We hope the insights in Uncommon Ground will be helpful to you in your own relationships as well as in your work and ministry with teenagers. As a preview of what you will find in our book, here are three suggestions for how to encourage teenagers—and each other—to engage across deep differences:

Be Humble

Try to enter conversations with a humility that recognizes you won’t always be able to prove why you are right and someone else is wrong. Even better, enter conversations with the assumption that others might have something to teach you.

Be Confident

Being humble does not mean lacking confidence. But confidence for Christians begins by recognizing the object of our confidence, Jesus Christ. We are not confident in our own skills, wisdom, or power. Our witness does not depend on our winsomeness. Rather, our witness depends upon pointing faithfully to Jesus Christ and the message of the Gospel through our words and our actions.

Be Courageous

Humility in our thought and confidence in our faith should embolden us to risk generously. We can go into messy spaces and pursue uncertain relationships with those who are different than us. We can work to find common ground with others, even when we may disagree about the common good. We can partner in common causes with people who are not like us and who believe differently than us.
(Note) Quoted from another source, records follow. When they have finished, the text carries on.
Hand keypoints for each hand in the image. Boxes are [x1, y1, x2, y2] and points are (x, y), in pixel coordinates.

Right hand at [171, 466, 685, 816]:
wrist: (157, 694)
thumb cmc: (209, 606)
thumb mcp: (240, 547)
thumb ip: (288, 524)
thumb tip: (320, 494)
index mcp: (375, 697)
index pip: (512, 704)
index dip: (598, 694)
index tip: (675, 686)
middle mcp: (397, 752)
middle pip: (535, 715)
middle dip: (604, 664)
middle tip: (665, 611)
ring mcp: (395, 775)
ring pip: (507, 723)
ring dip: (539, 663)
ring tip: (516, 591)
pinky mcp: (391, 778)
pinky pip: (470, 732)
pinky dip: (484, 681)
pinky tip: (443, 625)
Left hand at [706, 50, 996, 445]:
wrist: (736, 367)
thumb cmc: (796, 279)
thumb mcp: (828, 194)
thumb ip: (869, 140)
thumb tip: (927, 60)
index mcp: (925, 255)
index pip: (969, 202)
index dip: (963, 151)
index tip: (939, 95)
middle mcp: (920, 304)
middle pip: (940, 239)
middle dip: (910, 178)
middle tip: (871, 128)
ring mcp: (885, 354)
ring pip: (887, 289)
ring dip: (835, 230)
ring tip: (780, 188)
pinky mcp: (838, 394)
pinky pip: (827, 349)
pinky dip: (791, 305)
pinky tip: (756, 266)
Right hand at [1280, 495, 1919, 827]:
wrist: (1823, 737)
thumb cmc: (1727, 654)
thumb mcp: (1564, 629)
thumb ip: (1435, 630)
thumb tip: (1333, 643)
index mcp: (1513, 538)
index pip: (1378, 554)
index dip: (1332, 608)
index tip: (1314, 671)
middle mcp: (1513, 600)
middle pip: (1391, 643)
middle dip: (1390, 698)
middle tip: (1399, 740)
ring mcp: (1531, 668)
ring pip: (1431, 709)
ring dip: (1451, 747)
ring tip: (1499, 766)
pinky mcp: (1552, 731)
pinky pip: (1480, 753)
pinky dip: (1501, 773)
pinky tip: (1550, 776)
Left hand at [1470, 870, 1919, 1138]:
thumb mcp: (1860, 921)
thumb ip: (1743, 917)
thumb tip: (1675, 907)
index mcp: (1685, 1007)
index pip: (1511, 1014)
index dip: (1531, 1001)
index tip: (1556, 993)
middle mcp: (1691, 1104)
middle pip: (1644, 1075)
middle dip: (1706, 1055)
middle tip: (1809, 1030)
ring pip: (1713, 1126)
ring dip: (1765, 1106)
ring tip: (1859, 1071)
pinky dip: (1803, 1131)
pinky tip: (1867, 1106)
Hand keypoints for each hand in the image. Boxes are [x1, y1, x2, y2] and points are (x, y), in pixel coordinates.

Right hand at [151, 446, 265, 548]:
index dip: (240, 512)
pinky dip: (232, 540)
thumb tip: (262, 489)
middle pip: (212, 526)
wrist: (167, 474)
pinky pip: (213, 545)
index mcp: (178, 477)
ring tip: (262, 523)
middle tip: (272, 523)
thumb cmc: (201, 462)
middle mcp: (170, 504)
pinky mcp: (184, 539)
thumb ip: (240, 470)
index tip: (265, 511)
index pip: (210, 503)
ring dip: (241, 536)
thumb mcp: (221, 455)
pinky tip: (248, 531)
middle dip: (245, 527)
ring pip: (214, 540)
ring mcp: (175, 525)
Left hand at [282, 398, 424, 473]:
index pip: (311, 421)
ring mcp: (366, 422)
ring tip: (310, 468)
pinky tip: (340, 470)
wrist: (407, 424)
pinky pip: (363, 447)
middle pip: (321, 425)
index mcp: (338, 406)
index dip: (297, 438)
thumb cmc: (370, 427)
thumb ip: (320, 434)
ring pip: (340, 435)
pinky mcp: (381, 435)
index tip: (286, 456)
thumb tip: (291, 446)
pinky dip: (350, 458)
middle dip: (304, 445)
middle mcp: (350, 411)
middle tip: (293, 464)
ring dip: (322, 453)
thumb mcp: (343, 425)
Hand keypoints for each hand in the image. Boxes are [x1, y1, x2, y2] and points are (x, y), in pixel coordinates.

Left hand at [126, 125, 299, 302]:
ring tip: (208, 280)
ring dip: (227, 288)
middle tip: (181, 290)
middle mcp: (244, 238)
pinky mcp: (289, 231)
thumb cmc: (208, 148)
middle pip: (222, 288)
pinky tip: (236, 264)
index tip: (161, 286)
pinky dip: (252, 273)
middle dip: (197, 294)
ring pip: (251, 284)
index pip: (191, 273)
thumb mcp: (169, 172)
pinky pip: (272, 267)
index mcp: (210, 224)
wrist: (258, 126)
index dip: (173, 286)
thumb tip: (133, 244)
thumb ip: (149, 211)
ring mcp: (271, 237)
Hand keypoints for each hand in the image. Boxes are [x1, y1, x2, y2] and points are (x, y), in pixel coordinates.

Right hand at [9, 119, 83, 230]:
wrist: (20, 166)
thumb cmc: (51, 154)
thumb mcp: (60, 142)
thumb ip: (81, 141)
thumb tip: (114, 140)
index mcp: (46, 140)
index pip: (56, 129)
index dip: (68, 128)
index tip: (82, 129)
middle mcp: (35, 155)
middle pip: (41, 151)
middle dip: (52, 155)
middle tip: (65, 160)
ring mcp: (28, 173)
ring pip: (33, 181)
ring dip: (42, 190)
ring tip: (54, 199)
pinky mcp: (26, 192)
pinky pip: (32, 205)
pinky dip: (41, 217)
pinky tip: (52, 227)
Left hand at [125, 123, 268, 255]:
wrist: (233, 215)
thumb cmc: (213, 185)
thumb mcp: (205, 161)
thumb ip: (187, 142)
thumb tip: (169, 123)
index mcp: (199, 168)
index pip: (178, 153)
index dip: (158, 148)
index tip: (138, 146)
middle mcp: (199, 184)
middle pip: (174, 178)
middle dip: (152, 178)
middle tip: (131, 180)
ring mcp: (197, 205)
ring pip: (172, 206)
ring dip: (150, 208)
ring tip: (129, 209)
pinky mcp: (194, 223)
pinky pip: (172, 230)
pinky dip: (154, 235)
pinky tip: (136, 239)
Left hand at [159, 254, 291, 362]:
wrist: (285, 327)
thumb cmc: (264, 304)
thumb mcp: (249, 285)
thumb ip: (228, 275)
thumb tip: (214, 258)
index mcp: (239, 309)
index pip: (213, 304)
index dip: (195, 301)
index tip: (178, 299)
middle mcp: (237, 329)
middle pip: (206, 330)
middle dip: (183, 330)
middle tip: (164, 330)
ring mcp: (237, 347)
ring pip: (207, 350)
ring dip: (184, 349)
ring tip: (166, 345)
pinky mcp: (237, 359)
Some people may be skeptical of these efforts and look at us with suspicion. That’s okay; they did that to Jesus, too.

One Final Thought

All of these suggestions work best when they unfold within relationships of trust. This is something I learned first and best in my time as a Young Life leader: win friendships before winning arguments. 

Start with the ordinary stuff before you dive into extraordinary disagreements. See others as image-bearers before you see them as political adversaries or converts to be won or opponents to be defeated. And remember that as you work to engage across seemingly insurmountable differences, Jesus reached out to you across the greatest difference of all and embraced you as His own.